━━ TASK INPUT

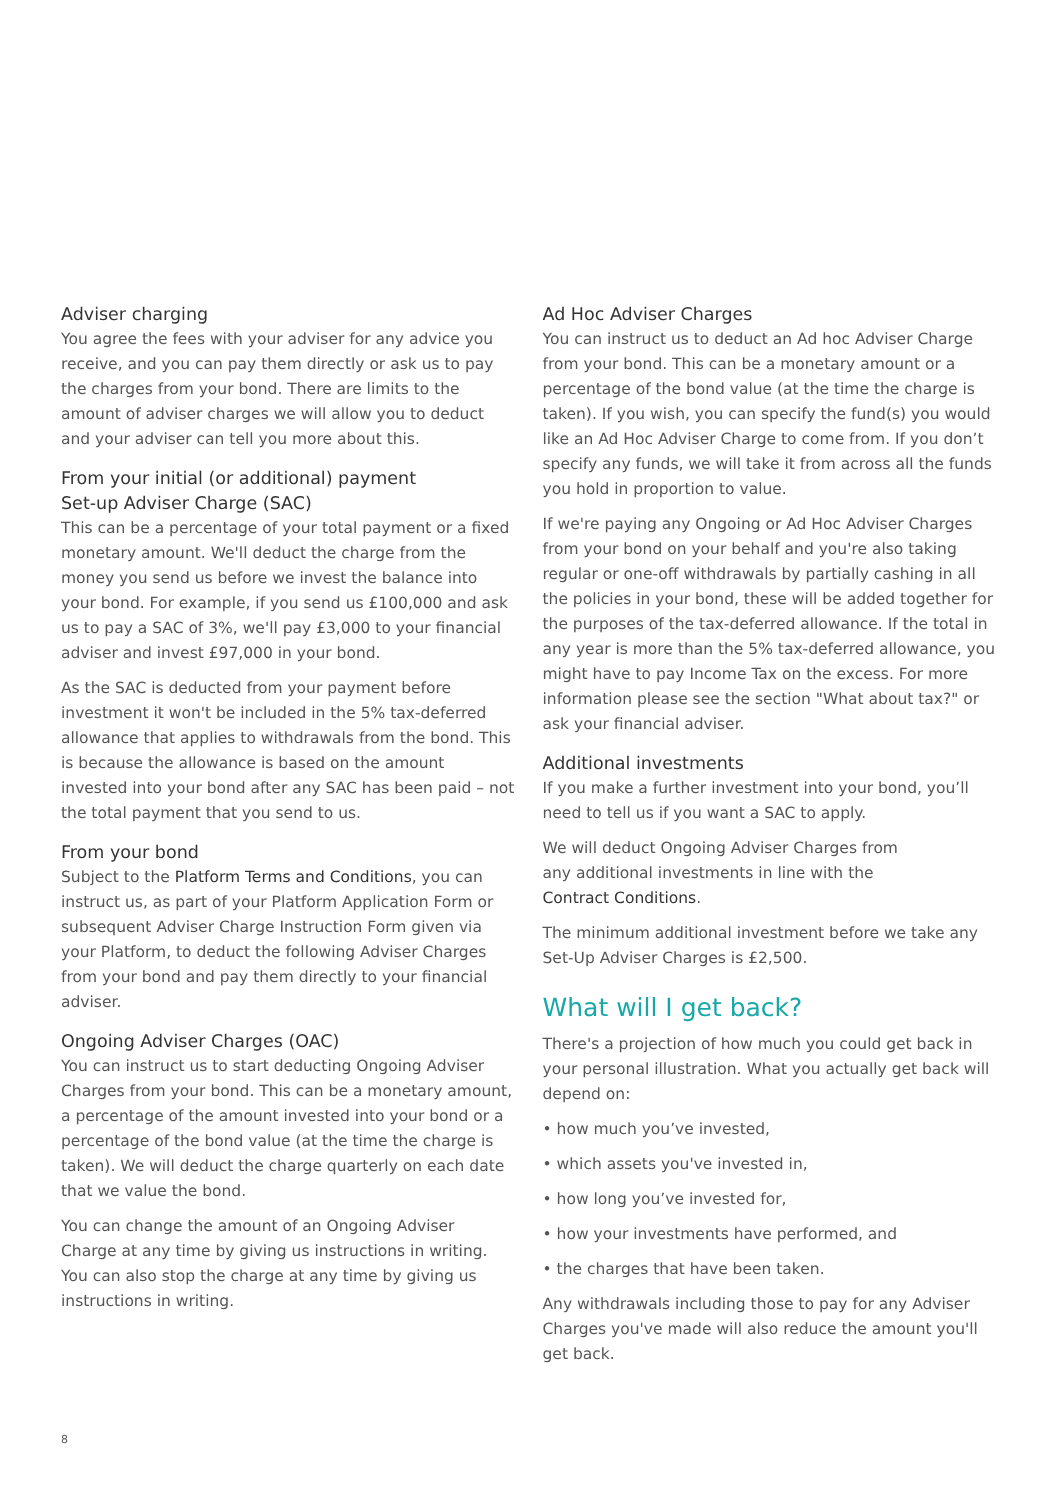Adviser charging
You agree the fees with your adviser for any advice you receive, and you can pay them directly or ask us to pay the charges from your bond. There are limits to the amount of adviser charges we will allow you to deduct and your adviser can tell you more about this.
From your initial (or additional) payment
Set-up Adviser Charge (SAC)
This can be a percentage of your total payment or a fixed monetary amount. We'll deduct the charge from the money you send us before we invest the balance into your bond. For example, if you send us £100,000 and ask us to pay a SAC of 3%, we'll pay £3,000 to your financial adviser and invest £97,000 in your bond.
As the SAC is deducted from your payment before investment it won't be included in the 5% tax-deferred allowance that applies to withdrawals from the bond. This is because the allowance is based on the amount invested into your bond after any SAC has been paid – not the total payment that you send to us.
From your bond
Subject to the Platform Terms and Conditions, you can instruct us, as part of your Platform Application Form or subsequent Adviser Charge Instruction Form given via your Platform, to deduct the following Adviser Charges from your bond and pay them directly to your financial adviser.
Ongoing Adviser Charges (OAC)
You can instruct us to start deducting Ongoing Adviser Charges from your bond. This can be a monetary amount, a percentage of the amount invested into your bond or a percentage of the bond value (at the time the charge is taken). We will deduct the charge quarterly on each date that we value the bond.
You can change the amount of an Ongoing Adviser Charge at any time by giving us instructions in writing. You can also stop the charge at any time by giving us instructions in writing.
Ad Hoc Adviser Charges
You can instruct us to deduct an Ad hoc Adviser Charge from your bond. This can be a monetary amount or a percentage of the bond value (at the time the charge is taken). If you wish, you can specify the fund(s) you would like an Ad Hoc Adviser Charge to come from. If you don’t specify any funds, we will take it from across all the funds you hold in proportion to value.
If we're paying any Ongoing or Ad Hoc Adviser Charges from your bond on your behalf and you're also taking regular or one-off withdrawals by partially cashing in all the policies in your bond, these will be added together for the purposes of the tax-deferred allowance. If the total in any year is more than the 5% tax-deferred allowance, you might have to pay Income Tax on the excess. For more information please see the section "What about tax?" or ask your financial adviser.
Additional investments
If you make a further investment into your bond, you’ll need to tell us if you want a SAC to apply.
We will deduct Ongoing Adviser Charges from
any additional investments in line with the
Contract Conditions.
The minimum additional investment before we take any Set-Up Adviser Charges is £2,500.
What will I get back?
There's a projection of how much you could get back in your personal illustration. What you actually get back will depend on:
• how much you’ve invested,
• which assets you've invested in,
• how long you’ve invested for,
• how your investments have performed, and
• the charges that have been taken.
Any withdrawals including those to pay for any Adviser Charges you've made will also reduce the amount you'll get back.
8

━━━━

AIM OF THE TASK:
Your answer must be an exact copy of every entry, with no pictures in it.

COMPLETED EXERCISE:
Adviser charging
You agree the fees with your adviser for any advice you receive, and you can pay them directly or ask us to pay the charges from your bond. There are limits to the amount of adviser charges we will allow you to deduct and your adviser can tell you more about this.
From your initial (or additional) payment
Set-up Adviser Charge (SAC)
This can be a percentage of your total payment or a fixed monetary amount. We'll deduct the charge from the money you send us before we invest the balance into your bond. For example, if you send us £100,000 and ask us to pay a SAC of 3%, we'll pay £3,000 to your financial adviser and invest £97,000 in your bond.
As the SAC is deducted from your payment before investment it won't be included in the 5% tax-deferred allowance that applies to withdrawals from the bond. This is because the allowance is based on the amount invested into your bond after any SAC has been paid – not the total payment that you send to us.
From your bond
Subject to the Platform Terms and Conditions, you can instruct us, as part of your Platform Application Form or subsequent Adviser Charge Instruction Form given via your Platform, to deduct the following Adviser Charges from your bond and pay them directly to your financial adviser.
Ongoing Adviser Charges (OAC)
You can instruct us to start deducting Ongoing Adviser Charges from your bond. This can be a monetary amount, a percentage of the amount invested into your bond or a percentage of the bond value (at the time the charge is taken). We will deduct the charge quarterly on each date that we value the bond.
You can change the amount of an Ongoing Adviser Charge at any time by giving us instructions in writing. You can also stop the charge at any time by giving us instructions in writing.
Ad Hoc Adviser Charges
You can instruct us to deduct an Ad hoc Adviser Charge from your bond. This can be a monetary amount or a percentage of the bond value (at the time the charge is taken). If you wish, you can specify the fund(s) you would like an Ad Hoc Adviser Charge to come from. If you don’t specify any funds, we will take it from across all the funds you hold in proportion to value.
If we're paying any Ongoing or Ad Hoc Adviser Charges from your bond on your behalf and you're also taking regular or one-off withdrawals by partially cashing in all the policies in your bond, these will be added together for the purposes of the tax-deferred allowance. If the total in any year is more than the 5% tax-deferred allowance, you might have to pay Income Tax on the excess. For more information please see the section "What about tax?" or ask your financial adviser.
Additional investments
If you make a further investment into your bond, you’ll need to tell us if you want a SAC to apply.
We will deduct Ongoing Adviser Charges from
any additional investments in line with the
Contract Conditions.
The minimum additional investment before we take any Set-Up Adviser Charges is £2,500.
What will I get back?
There's a projection of how much you could get back in your personal illustration. What you actually get back will depend on:
• how much you’ve invested,
• which assets you've invested in,
• how long you’ve invested for,
• how your investments have performed, and
• the charges that have been taken.
Any withdrawals including those to pay for any Adviser Charges you've made will also reduce the amount you'll get back.
8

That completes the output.